Washington lawmakers mostly mum on 'isolation room' policy
LONGVIEW, Wash. - Just a few days after a Longview elementary school removed a controversial isolation room, state lawmakers and school district officials met Wednesday but the issue wasn't even discussed.
KATU broke the story more than a week ago after a parent, questioning its use, sent it photographs of the isolation room at Mint Valley Elementary Room that looked like a padded box.
The school used the room for four years as a place for special education children to calm down without harming themselves or others. It was only used with a parent's approval.
After the meeting, held annually to discuss possible future legislation, state Sen. Brian Hatfield, who represents Longview, said he didn't believe state lawmakers have any place intervening in the isolation room policy. He feels the issue should be decided by local school districts.

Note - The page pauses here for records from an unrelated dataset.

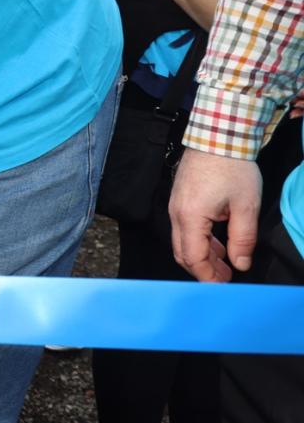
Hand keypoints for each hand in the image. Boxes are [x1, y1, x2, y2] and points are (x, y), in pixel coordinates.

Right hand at [169, 148, 261, 282]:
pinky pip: (185, 227)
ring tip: (226, 263)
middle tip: (226, 278)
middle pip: (183, 252)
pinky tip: (218, 242)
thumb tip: (240, 264)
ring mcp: (175, 206)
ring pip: (183, 241)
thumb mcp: (246, 206)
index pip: (193, 257)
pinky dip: (200, 240)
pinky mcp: (180, 199)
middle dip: (203, 269)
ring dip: (202, 255)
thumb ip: (242, 239)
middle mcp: (176, 214)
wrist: (218, 136)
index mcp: (190, 217)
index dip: (208, 276)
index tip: (224, 286)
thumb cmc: (232, 168)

The state of Oregon has taken a different approach. As of this past summer, Oregon law limits the situations in which isolation rooms can be used and can only be used as a last resort in situations where children are at risk of hurting themselves or others. Washington state provides regulations but does not limit use to that situation.
The Longview School District is investigating complaints from parents, accusing staff of using the rooms to discipline students who were never authorized to go into the room. The district is also discussing for the first time the specific changes it could make as it plans to rebuild another isolation room.
"We're studying experts, specialists who advise on this type of structure," said district spokeswoman Sandy Catt. "Perhaps it might be larger. Have additional observation into it. I just don't know specifically what those plans will look like. It could have a larger viewing portal."
There is no timeline on when that new isolation room will be built. The investigation into Longview schools is ongoing and could last for several weeks.
KATU News contacted half a dozen state lawmakers representing southwest Washington Wednesday, some of whom were at the meeting, but none of them would comment on the issue.